2026 Regular Session
Link to Bill History on Legacy Website (Click Here)Summary: Improving school district efficiency
PDF: sb579 intr.pdf
DOCX: SB579 INTR.docx
FISCAL NOTE
2026 regular session
Introduced
Senate Bill 579
By Senator Rucker
[Introduced January 22, 2026; referred
to the Committee on Education; and then to the Committee on Finance]
A BILL to amend and reenact §18-9B-7 the Code of West Virginia, 1931, as amended; and to amend the code by adding a new section, designated §18-5-31, relating to improving school district efficiency; allowing a county board to exempt itself and all noncharter public schools under its jurisdiction from all statutes and rules as provided for public charter schools; requiring any county board making such an election to engage an external auditor to perform an independent audit of the county’s finances once every three years; and limiting the county board’s annual cost for the salaries of administrators to not more than six percent of the overall total annual budget of the county.
Be it enacted by the Legislature of West Virginia:
ARTICLE 5. COUNTY BOARD OF EDUCATION.
§18-5-31. County board exemption from statutes and rules.
Notwithstanding any other provision of code to the contrary, any county board, commencing with the school year beginning July 1, 2027 and every school year thereafter, may elect to exempt itself and all noncharter public schools under its jurisdiction from all statutes and rules as provided for public charter schools pursuant to §18-5G-3(c) not including the statutes and rules specified in the subdivisions under that subsection: Provided, That any county board electing to exempt itself and all noncharter public schools under its jurisdiction pursuant to this section shall engage an external auditor to perform an independent audit of the county’s finances once every three years and shall submit the audit to the state superintendent within nine months of the end of the fiscal year for which the audit is performed.
ARTICLE 9B. STATE BOARD OF SCHOOL FINANCE.
§18-9B-7. Determination by the state superintendent before final approval of budget; length of term.
(a) The state superintendent, before giving his or her final approval to a proposed budget, shall require that:
(1) Estimates of revenue and receipts are reasonable and accurate;
(2) Amounts are budgeted so as to cover actual requirements of school operation;
(3) The county board’s annual cost for the salaries of administrators does not exceed six percent of the overall total annual budget of the county; and
(3) (4) Amounts are budgeted so as to maintain the schools of the county for the employment term and the instructional term as provided by §18-5-45 of this code.

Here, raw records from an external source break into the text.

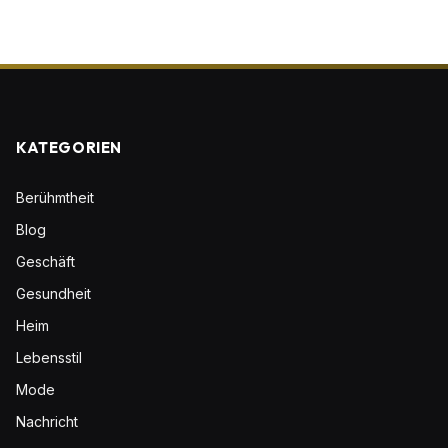
KATEGORIEN
Berühmtheit
Blog
Geschäft
Gesundheit
Heim
Lebensstil
Mode
Nachricht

(b) For the purposes of this section, "administrators" include the county superintendent; deputy, associate, or assistant superintendents; administrative assistants; attorneys; directors or managers of instruction; directors or managers of supportive services; chief school business officials; child nutrition directors; adult program coordinators; principals; assistant principals; directors and coordinators of services; accounts payable supervisors; payroll supervisors; supervisors of maintenance; supervisors of transportation; school bus supervisors; food services supervisors; or any other person performing administrative duties similar to the foregoing persons.

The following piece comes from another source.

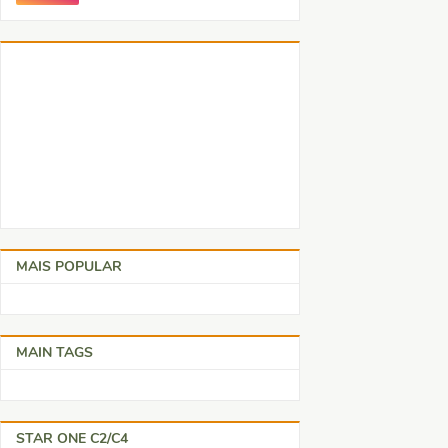
MAIS POPULAR
MAIN TAGS
STAR ONE C2/C4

NOTE: The purpose of this bill is to allow a county board to exempt itself and all noncharter public schools under its jurisdiction from all statutes and rules as provided for public charter schools; require any county board making such an election to engage an external auditor to perform an independent audit of the county’s finances once every three years; and limit the county board’s annual cost for the salaries of administrators to not more than six percent of the overall total annual budget of the county.
Strike-throughs indicate language that would be stricken from a heading or the present law and underscoring indicates new language that would be added.